Sarawak laksa has gained popularity in the last decade. You’ll spot it at newer hawker centres and coffee shops across the island.
Johor laksa is the rarest. Only a handful of stalls serve it, mostly in the North and West.
If you’re hunting for hidden neighbourhood gems, ask around. The best laksa often comes from stalls that don’t show up on tourist lists.
How hawkers adapt their recipes
Most laksa hawkers inherited their recipes from parents or mentors. But they still make adjustments based on their customers and ingredient availability.
Some stalls tone down the belacan for tourists who find it too pungent. Others amp up the coconut milk to create a creamier texture that photographs better.
The type of dried chilli affects the colour and heat level. Malaysian chillies create a darker, earthier paste. Thai chillies bring more fire.
Laksa leaves can be hard to source. Some hawkers substitute with Vietnamese coriander or skip it entirely, which changes the aromatic profile.
The noodle thickness matters more than most people realize. Thicker noodles need more time to absorb the broth. Thinner ones cook faster but can turn mushy if you don’t eat immediately.
Pairing laksa with other hawker favourites
Laksa is filling, but that doesn’t stop locals from ordering sides.
Otak-otak works beautifully with Katong laksa. The grilled fish paste echoes the seafood flavours in the broth.
Ngoh hiang (five-spice meat rolls) provides a crunchy contrast to the soft noodles and rich gravy.
Some people order tau huay (soybean pudding) after laksa to cool down their mouths. The sweetness balances the spice.
If you’re at a hawker centre during breakfast hours, you might see locals having laksa alongside kaya toast. It’s not traditional, but it works.
The future of laksa in Singapore
Younger hawkers are experimenting while older ones guard traditional recipes fiercely.
You’ll find laksa with truffle oil. Laksa with sous vide prawns. Laksa served in bread bowls.
Some of these innovations stick. Most fade when the novelty wears off.
The core types of laksa, Katong, Penang, Sarawak, and Johor, will likely remain unchanged. They’ve survived decades of food trends for good reason.
What might change is availability. As dying hawker trades disappear, certain laksa styles could become harder to find.

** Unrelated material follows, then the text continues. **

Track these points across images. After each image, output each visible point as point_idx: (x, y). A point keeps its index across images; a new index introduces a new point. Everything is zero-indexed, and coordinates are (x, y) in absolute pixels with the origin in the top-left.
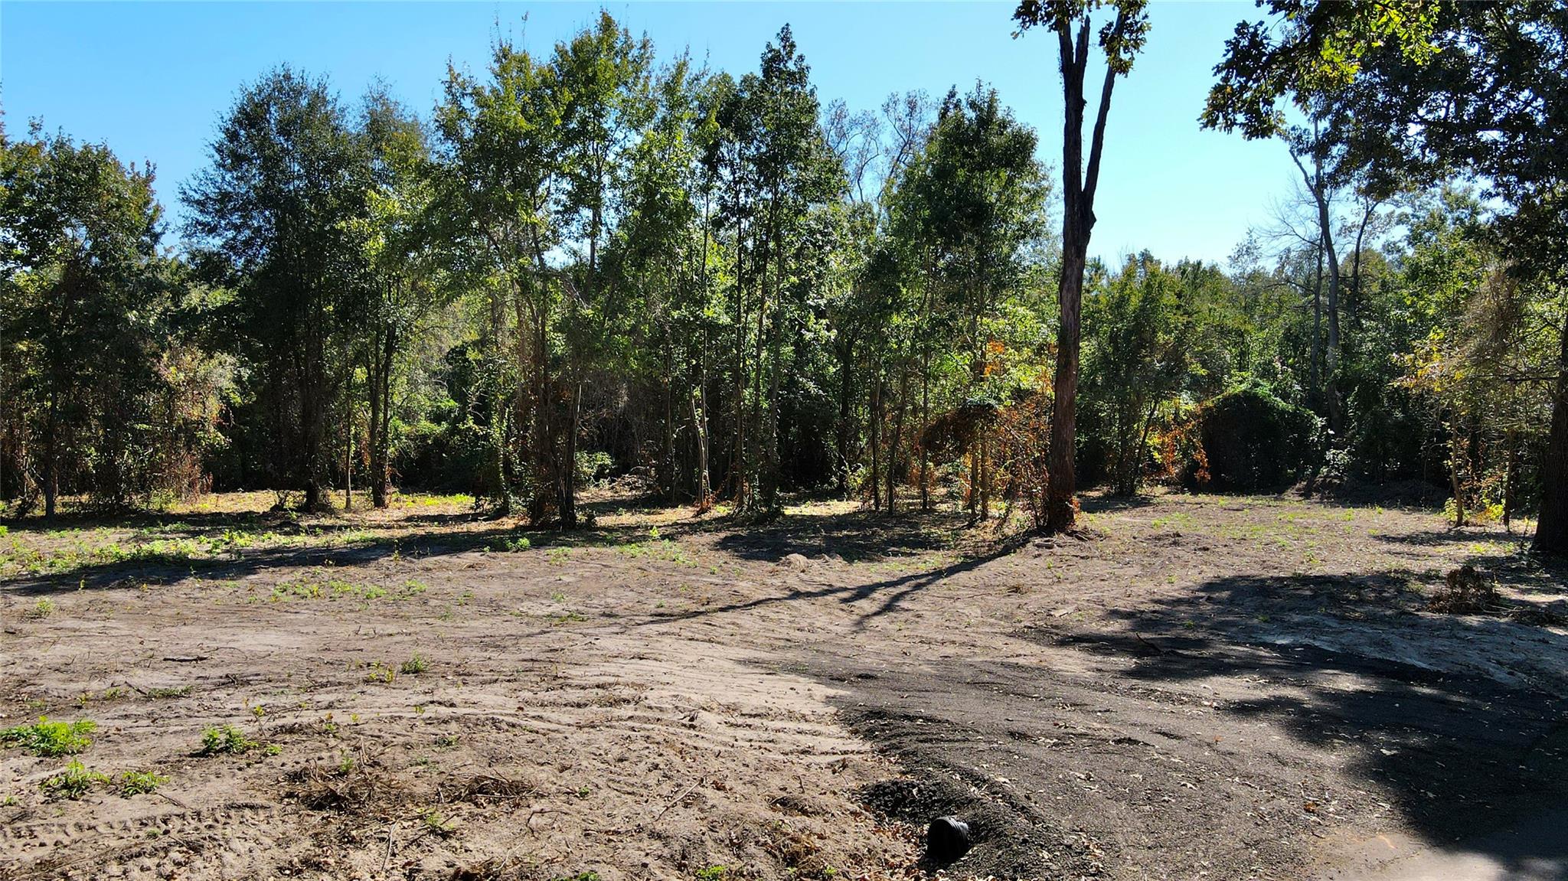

If you spot a stall serving Penang laksa or Johor laksa, try it. These versions might not be around forever.
Understanding laksa beyond the bowl
Each type of laksa represents a different community’s adaptation to Singapore’s multicultural landscape.
Katong laksa emerged from Peranakan culture, blending Chinese and Malay influences. The pre-cut noodles reflect the Peranakan emphasis on refined eating.
Penang laksa arrived with Malaysian migrants who refused to give up their hometown flavours. Its survival in Singapore proves that sourness has its place even in a curry-loving nation.
Sarawak laksa shows how East Malaysian food culture is slowly making inroads here. Twenty years ago, you’d struggle to find it. Now it’s becoming mainstream.
Johor laksa’s spaghetti base tells a story of colonial influence meeting local ingredients. It’s weird, but it works.
When you order laksa, you’re not just eating noodles in soup. You’re tasting history, migration patterns, and cultural pride simmered into every spoonful.
Your laksa journey starts now
Don’t overthink it. Start with whichever type sounds most appealing to you.
If you love coconut curry, Katong laksa is your entry point. If you prefer sour and refreshing, go straight for Penang laksa.
Try different stalls serving the same type. You’ll notice subtle variations in spice levels, thickness, and toppings. Those differences matter.
Talk to the hawkers when it’s not peak hours. Many are happy to explain their process, especially if you show genuine interest.
Keep a mental note of which versions you prefer. Your laksa preferences will evolve as you try more bowls.
The types of laksa in Singapore offer something for every palate. You just need to find your match.